Assim é que temos o controle da quantidade de informação que é injetada na obra. O meio quadrinho é feito de conceitos, técnicas e necessidades que qualquer meio narrativo (quando a trama se apresenta como narrativa) tem, de forma que na presença de elementos textuais, texto e manifestação pictórica (não necessariamente desenhos, o texto também pode figurar no quadrinho como manifestação pictórica) devem se harmonizar de forma a se complementarem ou se reforçarem (em outras manifestações de vanguarda, texto e imagem podem ser dois elementos que sequer dialogam entre si, mas foi um recurso não utilizado nas tramas citadas). O excesso de uma das manifestações (e se esse excesso for usado sem conhecimento prévio/ intenção) pode comprometer a transmissão do que é preterido: ou se torna um livro literário/ informativo ilustrado ou uma ilustração com legendas (porém, esses limiares se apresentam no radicalismo das ideias, ao se almejar um fluxo textual ou imagético intenso para o formato quadrinho, os equilíbrios se darão de outra forma).

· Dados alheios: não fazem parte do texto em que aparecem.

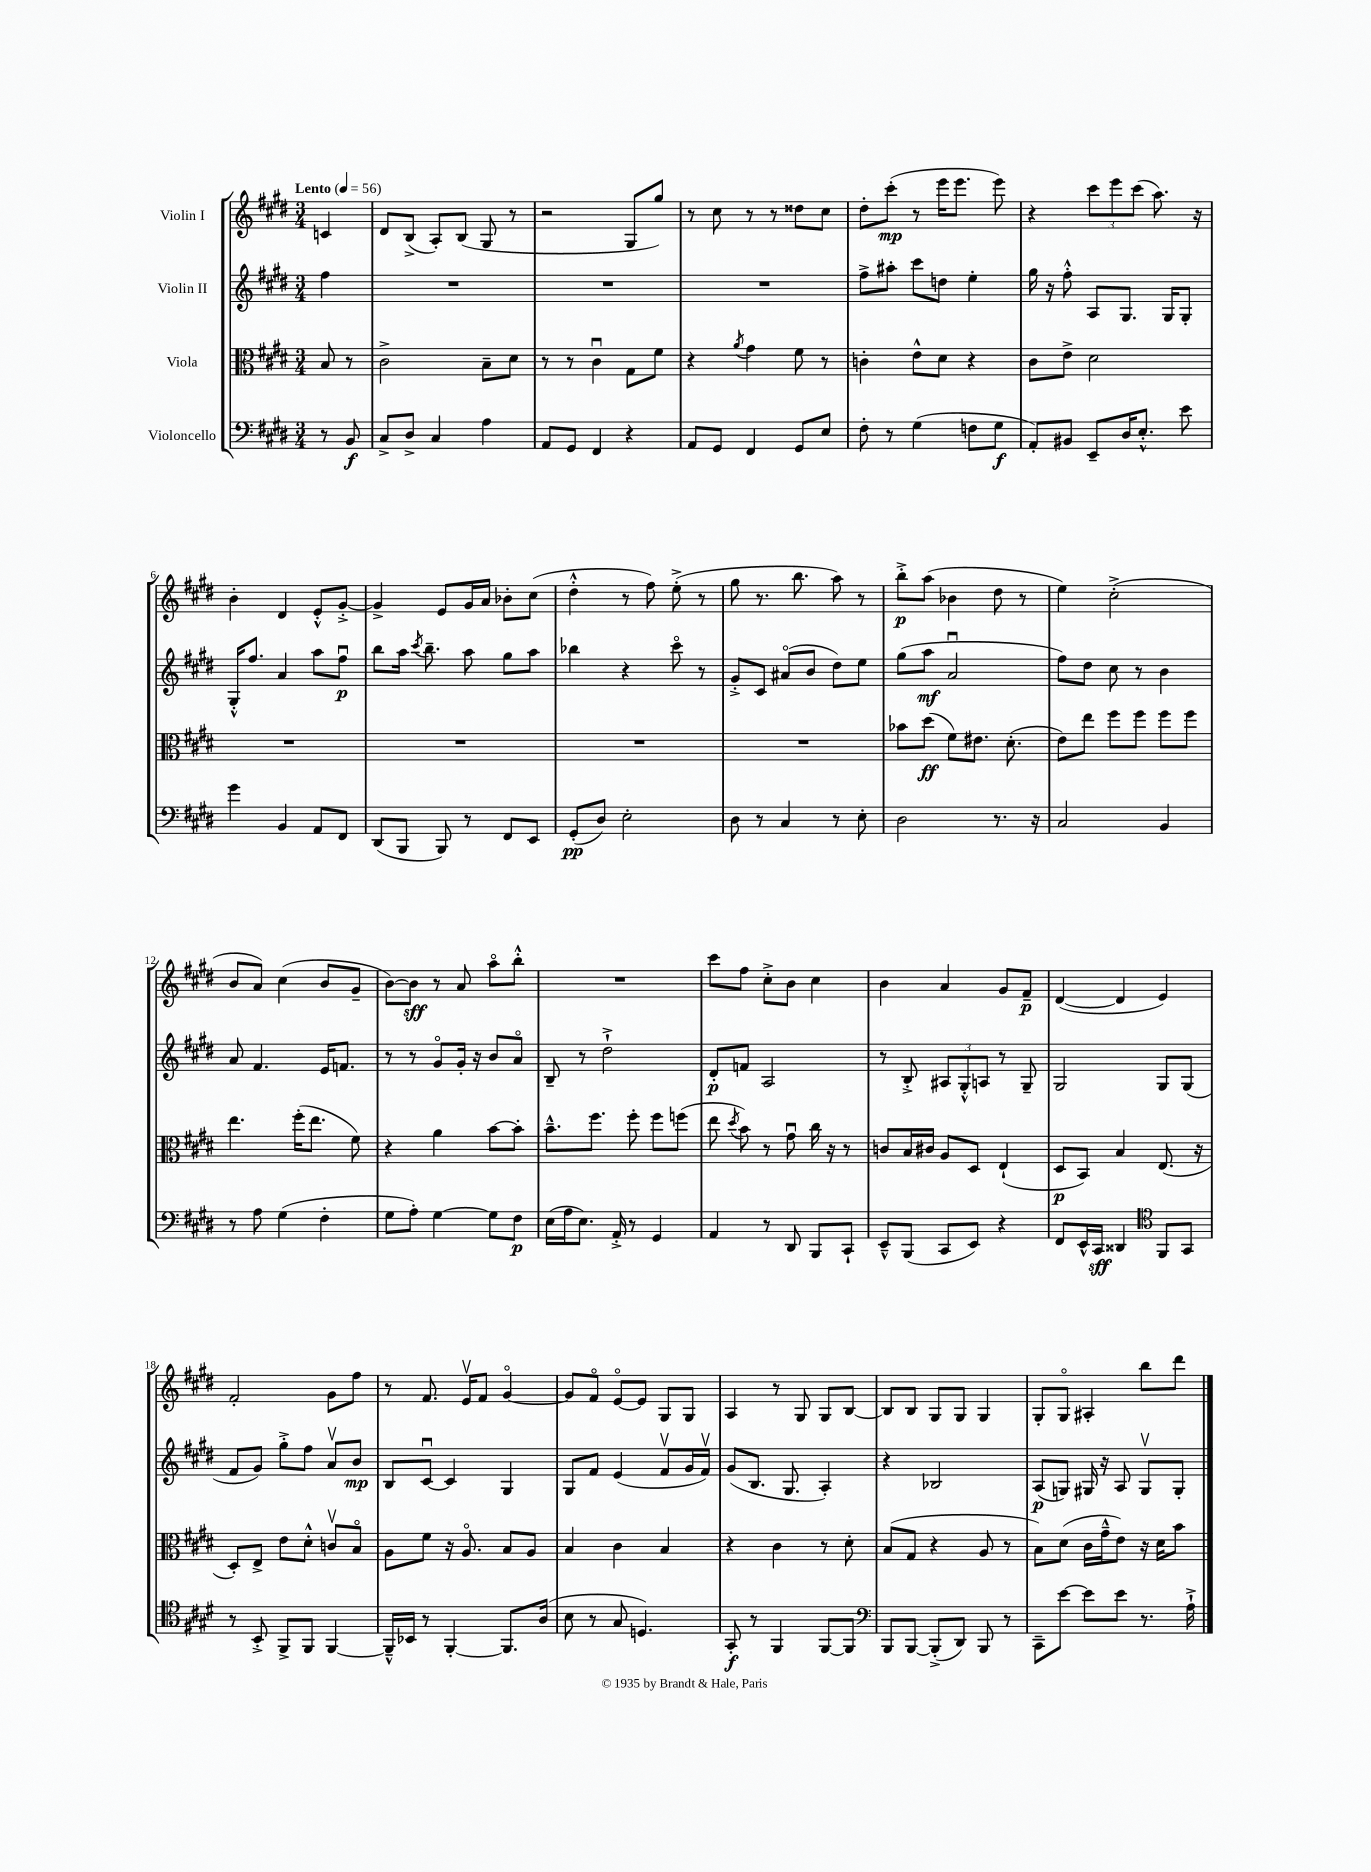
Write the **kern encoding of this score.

**kern	**kern	**kern	**kern
*staff4	*staff3	*staff2	*staff1
*clefF4	*clefC3	*clefG2	*clefG2
*k[f#c#g#d#]	*k[f#c#g#d#]	*k[f#c#g#d#]	*k[f#c#g#d#]
*M3/4	*M3/4	*M3/4	*M3/4
*MM56	*MM56	*MM56	*MM56
8r	8B	4ff#	4c
8BB	8r	.	.
=	=	=	=
8C#^	2c#^	2.r	8d#
8D#^	.	.	(8B^
4C#	.	.	8A')
.	.	.	(8B
4A	8B~	.	8G#
.	8d#	.	8r
=	=	=	=
8AA	8r	2.r	2r
8GG#	8r	.	.
4FF#	4c#u	.	.
4r	8G#	.	8G#
.	8f#	.	8gg#)
=	=	=	=
8AA	4r	2.r	8r
8GG#	.	.	8cc#
.	8qa	.	.
4FF#	4g#	.	8r
.	.	.	8r
8GG#	8f#	.	8dd##
8E	8r	.	8cc#
=	=	=	=
8F#'	4c'	8ff#^	8dd#'
8r	.	8aa#'	(8ccc#'
(4G#	8e^^	8ccc#	8r
.	8d#	8dd	16eee
.	.	.	8.eee
8F	4r	4ee'	.
8G#	.	.	8eee)
=	=	=	=
8AA')	8c#	16gg#	4r
.	.	16r	.
8BB#	8e^	8ff#'^^	.
8EE~	2d#	8A	12ccc#
.	.	.	12eee
16D#	.	8.G#	.
.	.	.	(12ccc#
8.E'^^	.	.	.
.	.	.	8.aa)
.	.	16G#	.
8e	.	8G#'	.
.	.	.	16r
=	=	=	=
4g#	2.r	16G#'^^	4b'
.	.	8.ff#	.
4BB	.	4a	4d#
8AA	.	8aa	8e'^^
8FF#	.	8ff#u	[8g#'^
=	=	=	=
(8DD#	2.r	8bb	4g#^]
8BBB	.	16aa	.
.	.	8qccc#	.
.	.	8.bb~	.
8BBB)	.	.	8e
8r	.	8aa	16g#
.	.	.	16a
8FF#	.	8gg#	8b-'
8EE	.	8aa	(8cc#
=	=	=	=
(8GG#'	2.r	4bb-	4dd#'^^
8D#)	.	.	.
2E'	.	4r	8r
.	.	.	8ff#)
.	.	8ccc#o	(8ee'^
.	.	8r	8r
=	=	=	=
8D#	2.r	8g#'^	8gg#
8r	.	8c#	8.r
4C#	.	(8a#o	.
.	.	.	8.bb
.	.	8b	.
8r	.	8dd#)	8aa)
8E'	.	8ee	8r
=	=	=	=
2D#	8b-	(8gg#	8bb'^
.	(8dd#	8aa	(8aa
.	8f#)	2au	4b-
.	8.e#	.	.
8.r	.	.	8dd#
.	(8.d#'	.	.
.	.	.	8r
16r	.	.	.
=	=	=	=
2C#	8e)	8ff#)	4ee)
.	8ee	8dd#	.
.	8ff#	8cc#	(2cc#'^
.	8ff#	8r	.
4BB	8ff#	4b	.
.	8ff#	.	.
=	=	=	=
8r	4.ee	8a	8b
8A	.	4.f#	8a)
(4G#	.	.	(4cc#
.	(16ff#'	.	.
.	8.ee	.	.
4F#'	.	16e	8b
.	.	8.f	.
.	8f#)	.	8g#~
=	=	=	=
8G#	4r	8r	[8b)
8A')	.	8r	8b]
[4G#	4a	8g#o	8r
.	.	16g#'	8a
.	.	16r	.
8G#]	[8b	8b	8aao
8F#	8b']	8ao	8bb'^^
=	=	=	=
(16E	8.b~^^	8B~	2.r
16A	.	.	.
8.E)	.	8r	.
.	8.ff#	.	.
.	.	2dd#`^	.
16AA'^	.	.	.
8r	8ff#'	.	.
4GG#	8ff#	.	.
.	(8ff	.	.
=	=	=	=
4AA	8ee	8d#'	8ccc#
.	8qdd#	.	.
.	8b)	8f	8ff#
8r	8r	2A	8cc#'^
8DD#	8g#u	.	8b
8BBB	16cc#	.	4cc#
.	16r	.	.
8CC#`	8r	.	.
=	=	=	=
8EE~^^	8c	8r	4b
(8BBB	16B	8B'^	.
.	16c#	.	.
8CC#	8A	12A#	4a
.	.	12G#'^^	.
8EE)	8D#	.	.
.	.	12A	.
4r	(4E`	8r	8g#
.	.	8G#~	8f#~
=	=	=	=
8FF#	8D#	2G#	([4d#
16EE^^	8BB)	.	.
16CC#	.	.	.
4DD##	4B	.	4d#]
*clefC4	*	*	*
8FF#	(8.E	8G#	4e)
8GG#	.	(8G#	.
.	16r	.	.
=	=	=	=
8r	8D#')	8f#	2f#'
8BB'^	8E^	8g#)	.
8FF#^	8e	8gg#'^	.
8FF#	8d#'^^	8ff#	.
[4FF#	8cv	8av	8g#
.	8Bo	8b	8ff#
=	=	=	=
16FF#~^^]	8A	8B	8r
16BB-	.	.	.
8r	8f#	[8c#u	8.f#
[4FF#'	16r	4c#]	.
.	8.Ao	.	16ev
.	.	.	8f#
8.FF#]	8B	4G#	[4g#o
.	8A	.	.
(16A	.	.	.
=	=	=	=
8B	4B	8G#	8g#]
8r	.	8f#	8f#o
8G#	4c#	(4e	[8eo
4.D)	.	.	8e]
.	4B	8f#v	8G#
.	.	16g#	8G#
.	.	16f#v)	.
=	=	=	=
8GG#'	4r	(8g#	4A
8r	.	8.B	.
4FF#	4c#	.	8r
.	.	8.G#	.
.	.	.	8G#
[8FF#	8r	4A')	8G#
8FF#]	8d#'	.	[8B
=	=	=	=
*clefF4	*	*	*
8BBB	(8B	4r	8B]
[8BBB	8G#	.	8B
(8BBB'^]	4r	2B-	8G#
8DD#)	.	.	8G#
8BBB	8A	.	4G#
8r	8r	.	.
=	=	=	=
8CC#~	8B)	(8A	8G#'
[8e	(8d#	8G)	8G#o
8e]	16c#	16G#	4A#'
.	16g#~^^	16r	.
8e	8e)	8A	.
8.r	16r	8G#v	8bb
.	16d#	.	.
.	8b	8G#'	8ddd#
16A`^	.	.	.
==	==	==	==
*-	*-	*-	*-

Para o preterido com essa forma de manifestação artística/comunicativa, um fluxo intenso de texto pode ser uma faca de dois gumes: torna a obra informativa, porém com a possibilidade de ser cansativo ao leitor, sem variações de intensidade sentimental/narrativa e ainda ter a possibilidade de não informar, graças às limitações de páginas da obra, na mesma intensidade quanto didáticas direcionadas ao público pretendido. O domínio das formas pictóricas pode tornar a obra mais sensorial, vívida para o espectador, mas corre o risco de ser vazia de conteúdo, e para uma obra de caráter informativo/ conscientizador não cobriria muitas das questões objetivas pretendidas pela trama e as questões subjetivas que permeiam os personagens participantes dessa.


BIBLIOGRAFIA

VERGUEIRO, Waldomiro. Quadrinhos e educação popular no Brasil: considerações à luz de algumas produções nacionais. In: VERGUEIRO, Waldomiro & RAMOS, Paulo (orgs.). Muito além dos quadrinhos: Análises e reflexões sobre a 9ª arte. 1. ed. São Paulo, SP: Devir Livraria, 2009.

BARBOSA, Alexandre. História e Quadrinhos: a coexistência da ficção e da realidade. In: VERGUEIRO, Waldomiro & RAMOS, Paulo (orgs.). Muito além dos quadrinhos: Análises e reflexões sobre a 9ª arte. 1. ed. São Paulo: Devir Livraria, 2009.